TAREAS POR REALIZAR –
1) En el texto sobre la Iglesia, ¿qué dejó Ramón Buxarrais y qué pasó a ser?
2) Por favor, retoma el texto sobre la Iglesia y continúalo tras su última frase.

TEXTO –
▶
Me di cuenta más tarde de que, afortunadamente, no toda la iglesia es así. También son iglesia, aunque de regional preferente, los voluntarios de Cáritas ayudando a gente necesitada, las monjas haciéndose cargo de enfermos incurables a los que nadie quiere ayudar. Curas en barrios miserables donde la droga hace estragos. Sacerdotes como José Chamizo en el Campo de Gibraltar. El padre Ángel, auténtico ángel de la guarda para muchos pobres de solemnidad. El cura Diamantino, luchando contra los terratenientes andaluces, los teólogos de la liberación en América Latina, la madre Teresa de Calcuta… Hay cientos de sacerdotes y monjas rasos en todo el mundo haciendo el bien sin mirar a quién. También hay excepciones dentro la jerarquía de la iglesia, que no dejan de confirmar la regla, como Ramón Buxarrais, azote de banqueros, empresarios del pelotazo, políticos corruptos y de la jet hortera de Marbella, que abandonó el obispado de Málaga para ser un simple cura en un asilo de Melilla.
Ahora hay un Papa que no cae muy bien a según quienes. “Es un comunista”, dicen los más recalcitrantes meapilas, de misa los domingos por la mañana y puticlub los sábados por la noche. Cristianos de persignarse mucho y rezar en voz alta, por mi culpa, por mi culpa, por mi grandísima culpa.
◀
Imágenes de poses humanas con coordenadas
▶
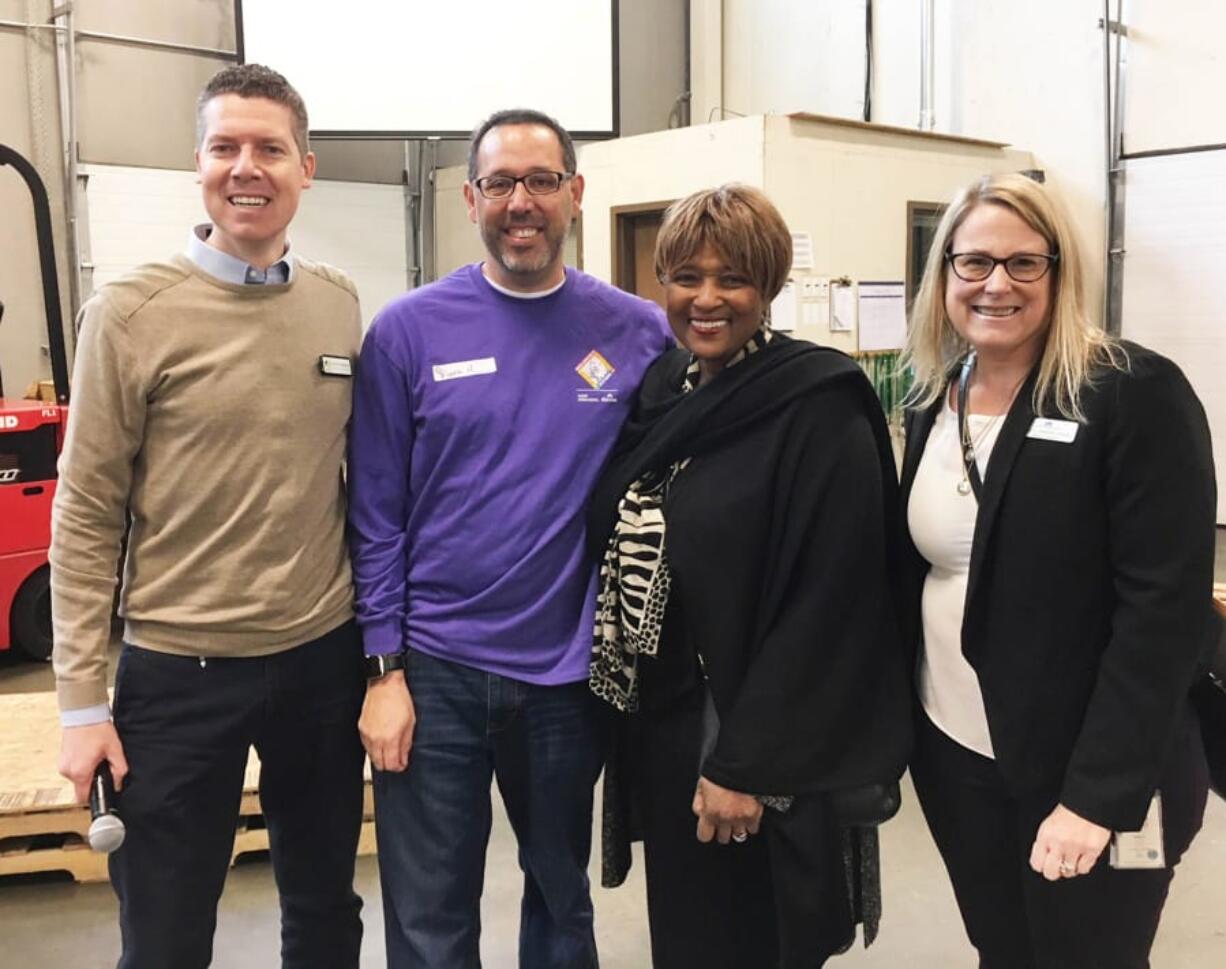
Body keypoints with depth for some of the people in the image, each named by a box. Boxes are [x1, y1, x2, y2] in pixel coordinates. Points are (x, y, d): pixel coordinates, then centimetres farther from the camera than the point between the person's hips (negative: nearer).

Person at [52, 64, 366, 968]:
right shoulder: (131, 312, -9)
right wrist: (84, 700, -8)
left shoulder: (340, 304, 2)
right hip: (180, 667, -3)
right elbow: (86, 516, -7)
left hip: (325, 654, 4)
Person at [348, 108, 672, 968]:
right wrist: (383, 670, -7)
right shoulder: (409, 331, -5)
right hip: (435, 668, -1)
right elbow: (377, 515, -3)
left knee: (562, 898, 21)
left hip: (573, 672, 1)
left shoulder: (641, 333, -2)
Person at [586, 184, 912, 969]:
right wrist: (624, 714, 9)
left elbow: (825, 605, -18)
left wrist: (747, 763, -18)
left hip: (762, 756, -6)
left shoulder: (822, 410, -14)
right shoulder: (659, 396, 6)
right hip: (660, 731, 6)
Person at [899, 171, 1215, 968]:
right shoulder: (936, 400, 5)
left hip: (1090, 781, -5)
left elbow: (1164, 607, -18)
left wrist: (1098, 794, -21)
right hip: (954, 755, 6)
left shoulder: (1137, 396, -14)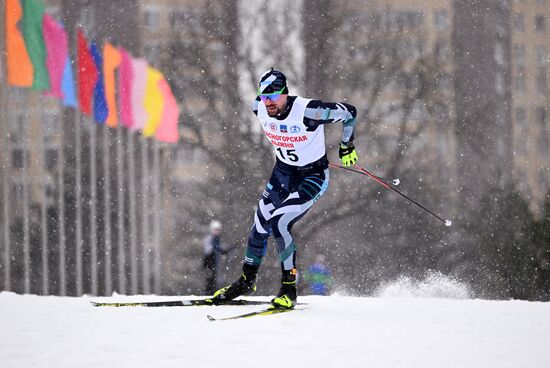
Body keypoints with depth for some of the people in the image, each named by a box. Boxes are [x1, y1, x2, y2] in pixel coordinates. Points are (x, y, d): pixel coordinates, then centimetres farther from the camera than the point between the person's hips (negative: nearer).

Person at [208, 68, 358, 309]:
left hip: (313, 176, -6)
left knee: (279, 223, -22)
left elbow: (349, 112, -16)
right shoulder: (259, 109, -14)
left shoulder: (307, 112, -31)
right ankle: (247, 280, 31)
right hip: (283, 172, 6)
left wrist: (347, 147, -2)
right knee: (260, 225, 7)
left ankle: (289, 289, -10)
◀
RESULTADOS EN ORDEN –
1) Abandonó el obispado de Málaga para ser un simple cura en un asilo de Melilla.

2)
El Papa Francisco dice cosas con las que cualquier persona con una mínima sensibilidad social está de acuerdo. Porque para detestar las guerras, el abuso, el lucro desmedido, la pederastia, la violencia machista, la homofobia, sólo hay que ser buena gente. Para eso no hace falta creer en Dios. No debería ser meritorio lo de Bergoglio, simplemente es un cristiano coherente con su ideología religiosa.
Es curioso que haya cristianos que parezcan comunistas y comunistas, como Pasolini, que podrían pasar por creyentes. Hay mucho izquierdismo en su película “El evangelio según San Mateo”, que es perfectamente católica. Hay un punto sensible donde la izquierda y el cristianismo estarán siempre de acuerdo.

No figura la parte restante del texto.